Give again, word for word, every line below from the one that has "middle mcp: (913, 1033)" through the one that has "wrist: (996, 1060)", both included, and no others.

Information shown:
◇ ◇ ◇ ◇ ◇

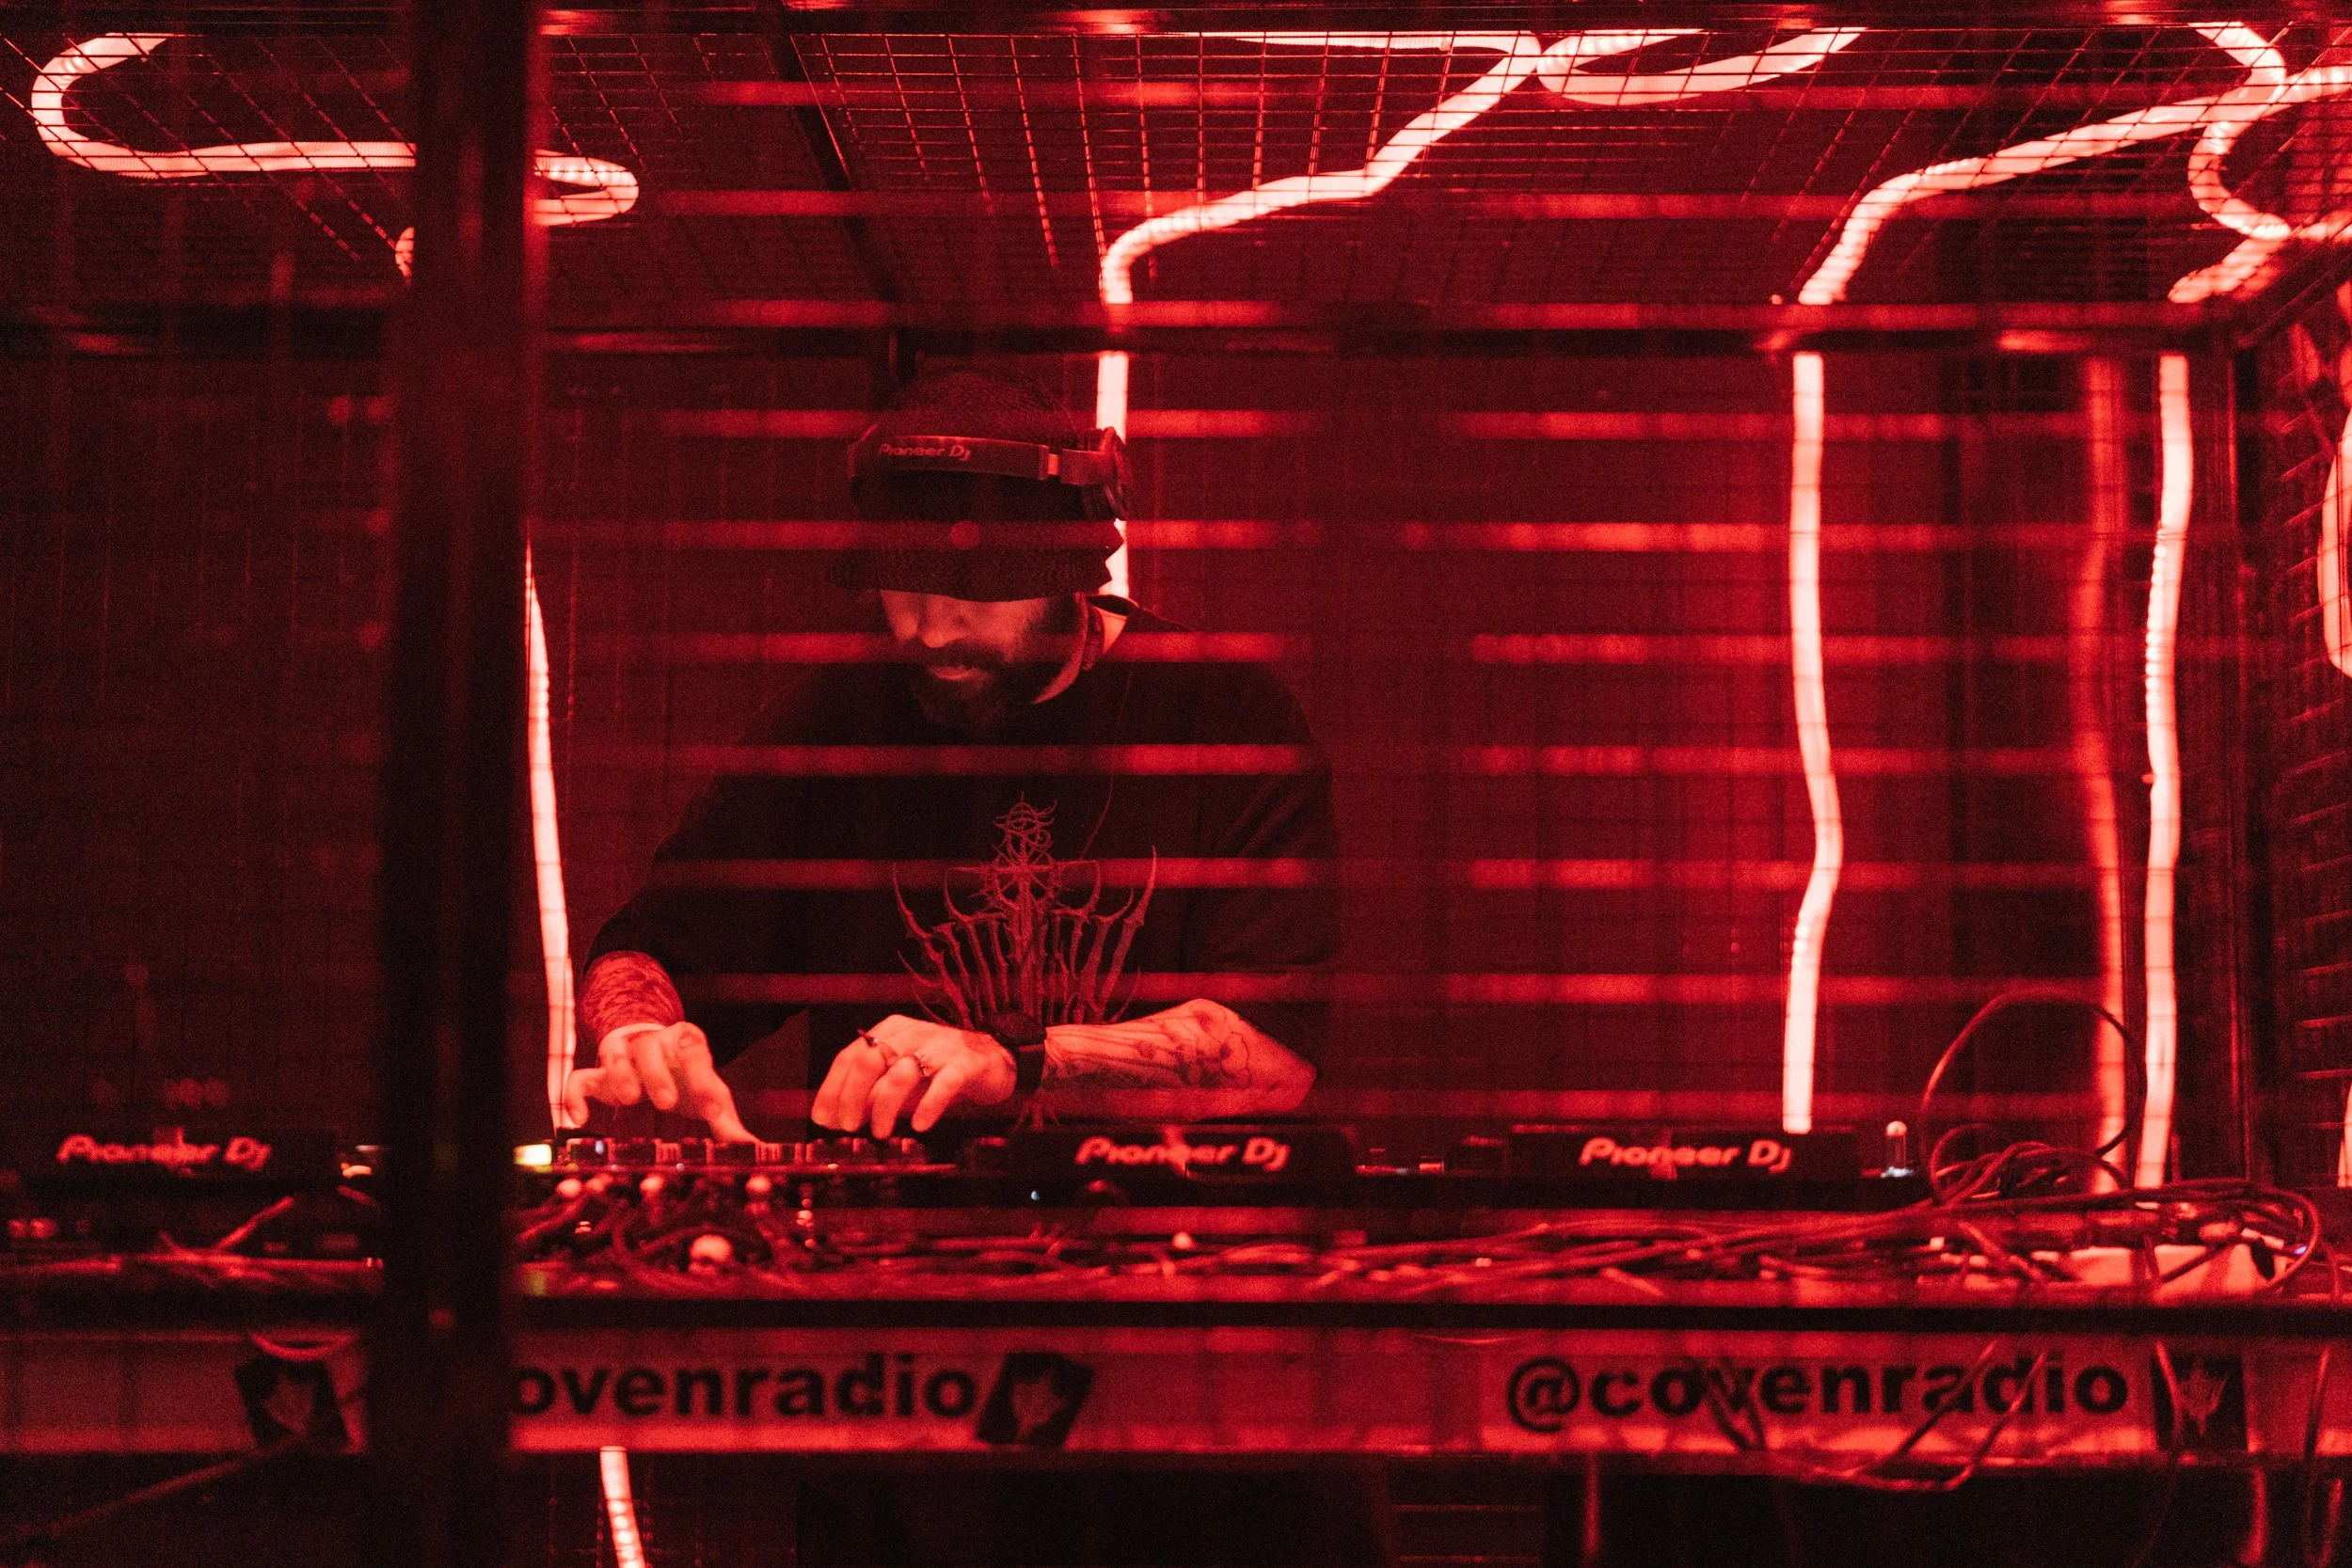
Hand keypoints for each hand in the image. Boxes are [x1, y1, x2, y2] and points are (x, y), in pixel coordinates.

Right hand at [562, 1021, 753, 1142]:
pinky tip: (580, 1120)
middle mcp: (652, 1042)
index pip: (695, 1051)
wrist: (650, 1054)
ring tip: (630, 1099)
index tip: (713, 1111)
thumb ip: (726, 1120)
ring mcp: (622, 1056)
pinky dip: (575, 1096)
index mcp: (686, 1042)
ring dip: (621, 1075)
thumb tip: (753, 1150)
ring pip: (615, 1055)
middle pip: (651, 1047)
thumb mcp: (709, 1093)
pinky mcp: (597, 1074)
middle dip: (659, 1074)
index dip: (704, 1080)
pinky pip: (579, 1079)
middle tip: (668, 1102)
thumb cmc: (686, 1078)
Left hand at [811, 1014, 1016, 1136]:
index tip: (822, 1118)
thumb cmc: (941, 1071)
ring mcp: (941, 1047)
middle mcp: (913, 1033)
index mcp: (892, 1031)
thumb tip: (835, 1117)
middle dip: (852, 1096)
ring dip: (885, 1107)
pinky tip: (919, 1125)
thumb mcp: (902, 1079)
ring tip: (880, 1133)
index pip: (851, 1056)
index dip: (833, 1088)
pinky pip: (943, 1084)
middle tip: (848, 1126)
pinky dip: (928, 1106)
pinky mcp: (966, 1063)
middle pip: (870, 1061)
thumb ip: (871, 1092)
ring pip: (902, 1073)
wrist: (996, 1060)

◇ ◇ ◇ ◇ ◇

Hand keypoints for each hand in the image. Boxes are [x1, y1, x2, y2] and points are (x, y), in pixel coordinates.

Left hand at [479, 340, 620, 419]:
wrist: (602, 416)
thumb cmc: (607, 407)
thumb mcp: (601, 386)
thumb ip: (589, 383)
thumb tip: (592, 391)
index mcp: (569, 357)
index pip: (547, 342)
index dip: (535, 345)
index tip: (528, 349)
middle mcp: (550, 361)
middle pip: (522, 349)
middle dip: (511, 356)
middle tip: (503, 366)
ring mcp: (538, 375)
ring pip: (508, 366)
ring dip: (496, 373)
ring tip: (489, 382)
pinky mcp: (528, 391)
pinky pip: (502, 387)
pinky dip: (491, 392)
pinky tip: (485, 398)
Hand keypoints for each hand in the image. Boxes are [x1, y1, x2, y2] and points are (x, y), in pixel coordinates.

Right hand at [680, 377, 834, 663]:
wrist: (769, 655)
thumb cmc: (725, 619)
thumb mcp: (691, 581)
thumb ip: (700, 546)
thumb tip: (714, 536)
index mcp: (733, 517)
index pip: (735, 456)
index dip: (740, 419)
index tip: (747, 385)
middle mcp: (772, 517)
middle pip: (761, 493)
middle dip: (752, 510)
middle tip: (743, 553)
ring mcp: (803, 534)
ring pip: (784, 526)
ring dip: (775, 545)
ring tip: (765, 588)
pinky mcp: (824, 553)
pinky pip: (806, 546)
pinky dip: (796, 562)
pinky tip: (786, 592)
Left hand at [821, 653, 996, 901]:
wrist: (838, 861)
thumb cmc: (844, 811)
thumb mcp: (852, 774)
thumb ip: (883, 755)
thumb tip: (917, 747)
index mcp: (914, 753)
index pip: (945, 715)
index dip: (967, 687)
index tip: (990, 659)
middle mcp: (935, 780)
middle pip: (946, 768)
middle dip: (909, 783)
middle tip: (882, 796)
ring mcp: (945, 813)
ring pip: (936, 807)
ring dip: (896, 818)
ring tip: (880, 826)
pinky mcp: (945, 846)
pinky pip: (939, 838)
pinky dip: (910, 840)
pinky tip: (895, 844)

◇ ◇ ◇ ◇ ◇

Answer:
middle mcp: (913, 1033)
index mcp: (892, 1031)
thumb tip: (835, 1117)
middle dip: (852, 1096)
ring dip: (885, 1107)
pinky tip: (919, 1125)
thumb mcp: (902, 1079)
ring tip: (880, 1133)
index pip: (851, 1056)
index dip: (833, 1088)
pinky pip: (943, 1084)
middle tip: (848, 1126)
pinky dip: (928, 1106)
pinky mcp: (966, 1063)
middle pip: (870, 1061)
thumb ip: (871, 1092)
ring pip: (902, 1073)
wrist: (996, 1060)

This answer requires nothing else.